──────── Extrait fourni ────────

932. — DE FRÉDÉRIC, PRINCE ROYAL DE PRUSSE,
Remusberg, 11 septembre.

Mon cher ami, un voyage assez long, assez fatigant, rempli de mille incidents, de beaucoup d’occupations, et encore plus de dissipations, m’a empêché de répondre à votre lettre du 5 d’août, que je n’ai reçue qu’à Berlin le 3 de ce mois. Il ne faut pas être moins éloquent que vous pour défendre et pour pallier, aussi bien que vous le faites, la conduite de votre ministère dans l’affaire de la Pologne. Vous rendriez un service signalé à votre patrie si vous pouviez venir à bout de convaincre l’Europe que les intentions de la France ont toujours été conformes au manifeste de l’année 1733 ; mais vous ne sauriez croire à quel point on est prévenu contre la politique gauloise ; et vous savez trop ce que c’est que la prévention.

Je me sens extrêmement flatté de l’approbation que la marquise et vous donnez à mon ouvrage[3] ; cela m’encouragera à faire mieux. Je vais vous répondre à présent sur toutes vos interrogations, charmé de ce que vous voulez m’en faire, et prêt à vous alléguer mes autorités.

Ce n’est point un badinage ; il y a du sérieux dans ce que j’ai dit du projet du maréchal de Villars, que le ministère de France vient d’adopter. Cela est si vrai qu’on en est instruit par plus d’une voix, et que ce projet redoutable intrigue plus d’une puissance. On ne verra que par la suite des temps tout ce qu’il entraînera de funeste. Ou je suis bien trompé, ou il nous préparera de ces événements qui bouleversent les empires, et qui font changer de face à l’Europe.

──────── Contenu des données ────────

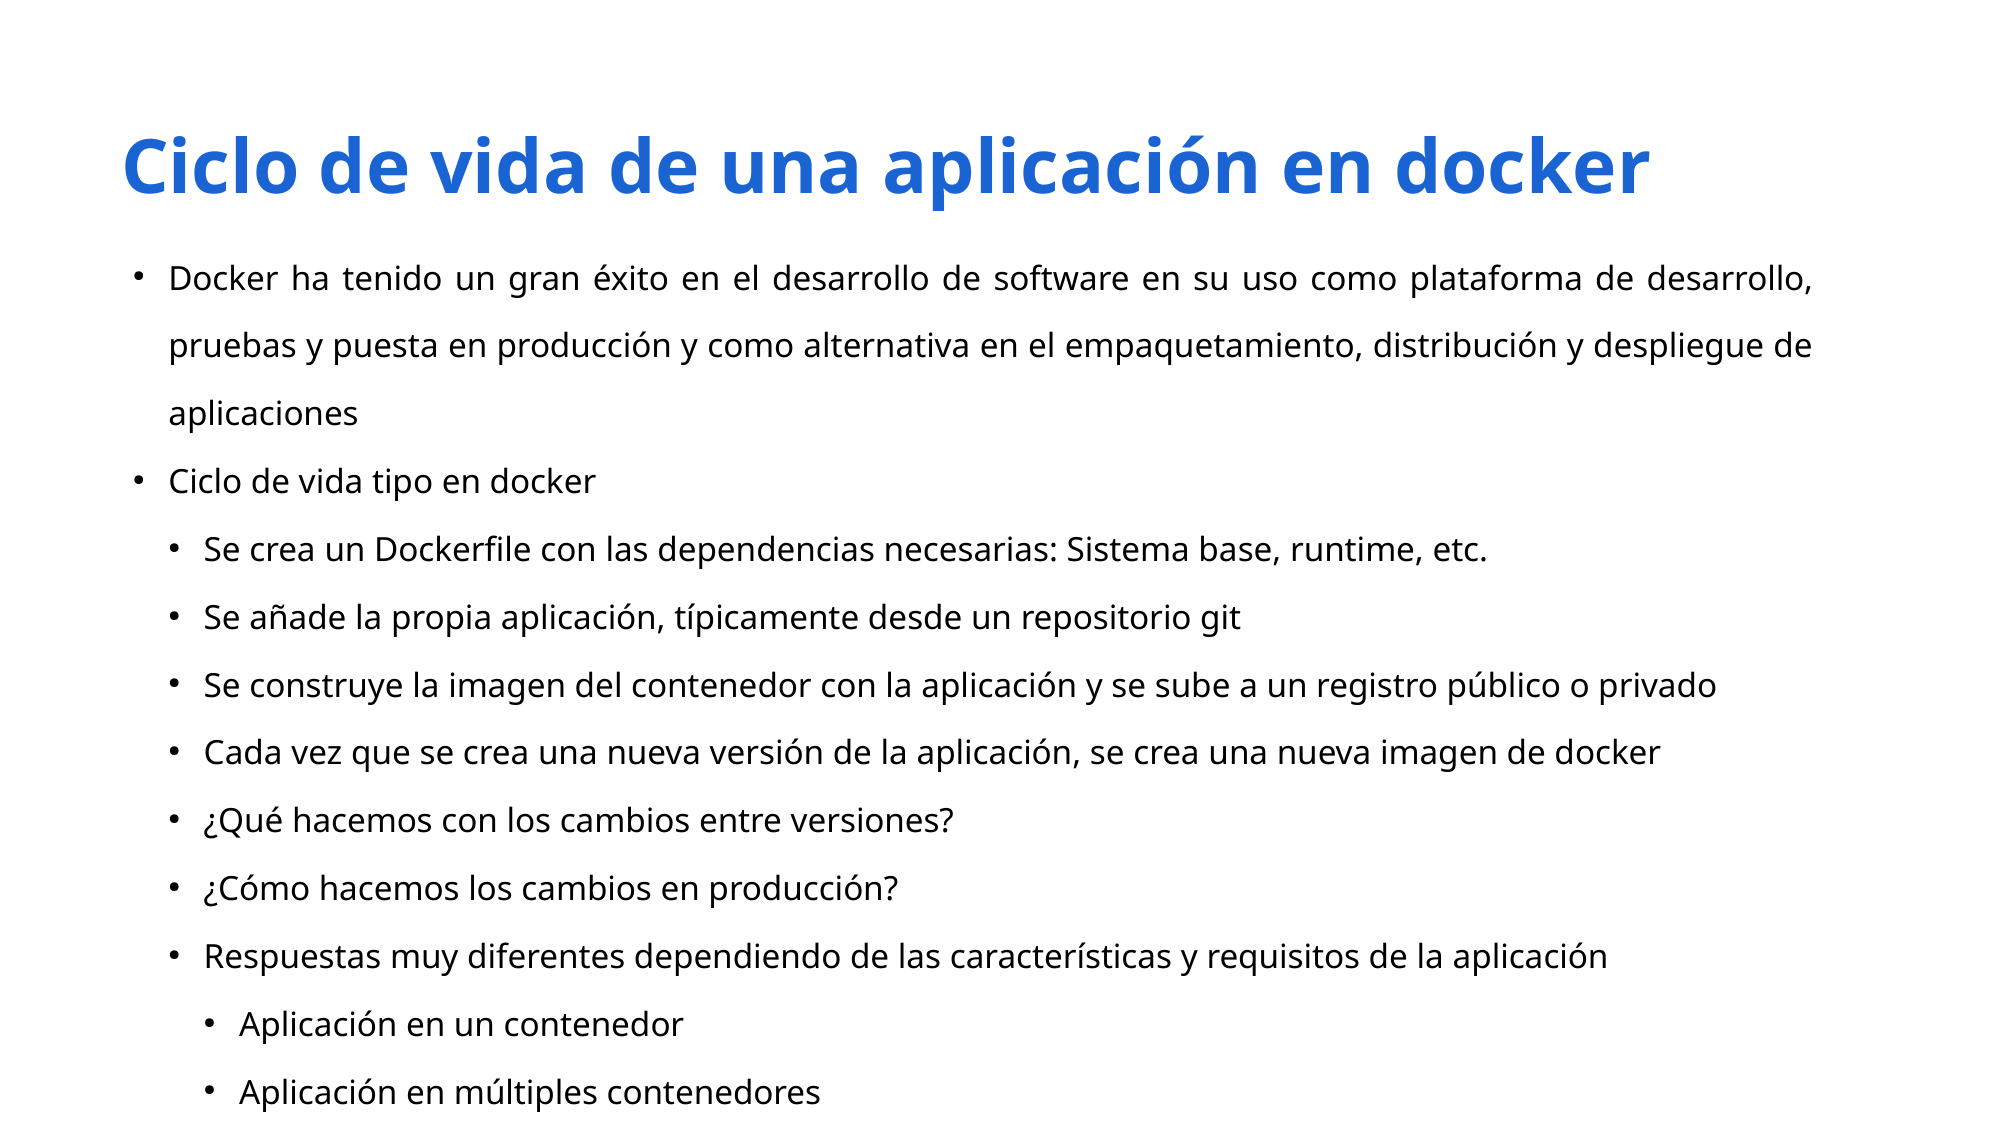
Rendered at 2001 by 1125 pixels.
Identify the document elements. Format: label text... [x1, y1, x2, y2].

────────

=== Consigne ===
Prolongez la lettre du prince royal de Prusse au-delà de sa dernière phrase.

=== Réponse rédigée ===
La comparaison que vous faites de la France à un homme riche et prudent, entouré de voisins prodigues et malheureux, est aussi heureuse qu’on en puisse trouver ; elle met très-bien en évidence la force des Français et la faiblesse des puissances qui l’environnent, elle en découvre la raison, et elle permet à l’imagination de percer par les siècles qui s’écouleront après nous, pour y voir le continuel accroissement de la monarchie française, émané d’un principe toujours constant, toujours uniforme, de cette

  1. Joseph Saurin était mort le 29 décembre 1737.
  2. Virgile, Ecl. I, 11.
  3. Les Considérations sur l’état du corps politique.